As an intern, I contribute to a variety of tasks needed on the farm. A typical work day begins around 8:00 with chapel, several hours of work until lunch, work after lunch, and study sessions with the director. The director tries to assign us work tasks that correspond with our interests as well as the community’s needs. So, I have been working in the garden and on the farm, making meals, and helping in the bakery for most of my work time here. Other jobs include hospitality work, maintenance, shipping and sales, and construction. Everyone here works during the same hours of the day, cycling through different jobs, and keeping the place going.

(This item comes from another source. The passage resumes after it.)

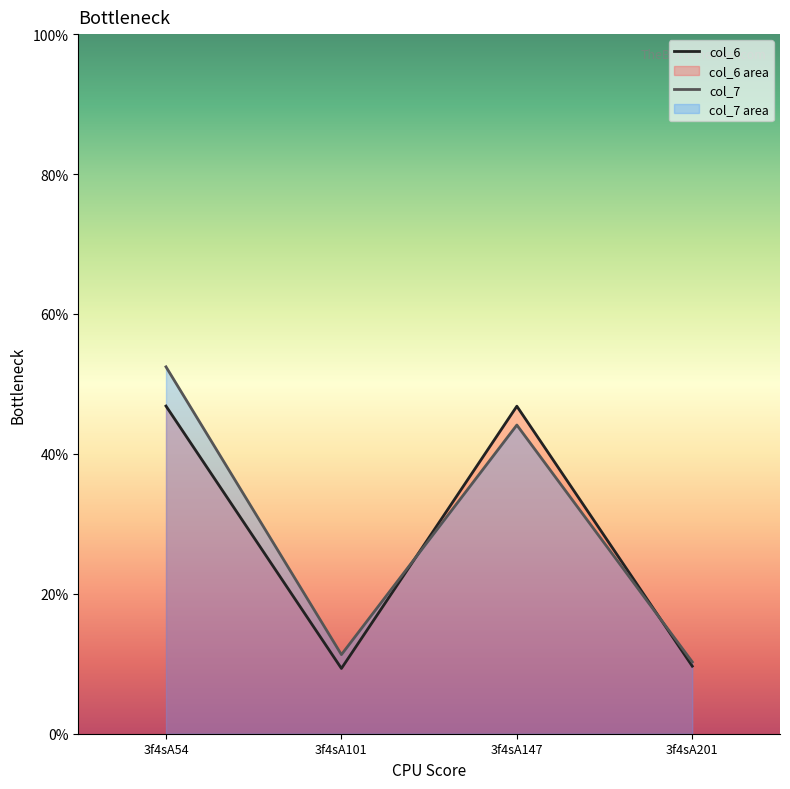

True or false: col_7 has a value of 11.3 at 3f4sA101.

True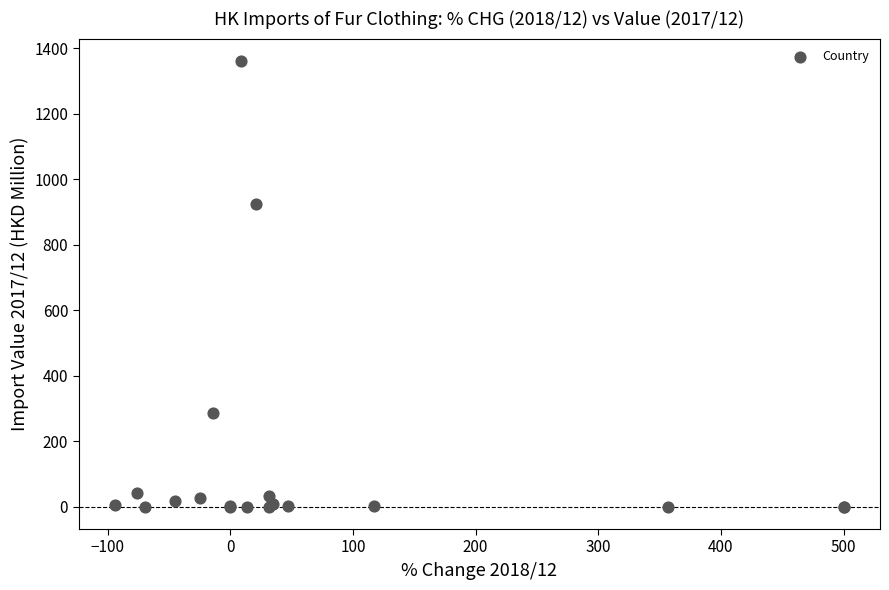

What Y value in the scatter plot is closest to 680?

924.6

Another part of the internship is study. Together we read books, passages, watch films and then discuss them throughout the week. General themes include the gospels, non-violence and peacemaking, loving others, building community, care for the earth, and ethical economics.
Spirituality is an important element to Koinonia. All communities approach spirituality differently. I would say that Koinonia addresses the spiritual element through ritual and time for quiet. Every morning we have chapel and sing hymns and a member shares about a passage of the Bible. Prayer bells are rung three times throughout the day, indicating a time to stop and pray or meditate or be still. We pray at each meal and someone shares a devotional. We also have gathered worship on Sunday evenings and we share communion. Although it is a Christian community, members and visitors of Koinonia represent a wide range of beliefs and religions.
I have to admit, adjusting to life at Koinonia was difficult. I am so accustomed to my (somewhat) independence, that being thrust into an environment of interdependence with people I was just getting to know was uncomfortable at times. Sometimes discomfort is the best way to learn things, though. I have learned a lot about myself and a lot about community and cooperative work, here. I am discovering that success is more about who you are on the inside and less about how you perform. I am learning that cooperation is often more valuable than individual skill. I am learning that community is messy and difficult, but it can produce love, goodness, and strength beyond what one person can create.
I don’t know if I will want to live in an intentional community after college. However, what I am learning about living in community—making collective decisions, working for a common goal, listening and sharing honestly with others, and finding joy in simplicity and work—are applicable wherever I go in life. I appreciate what I have learned about living differently in a society that pushes the mainstream, and I appreciate the applicable skills I have learned here like gardening, cooking for large groups of people, hosting guests, making bakery products, and preserving food. I hope to come back and visit many times after I leave.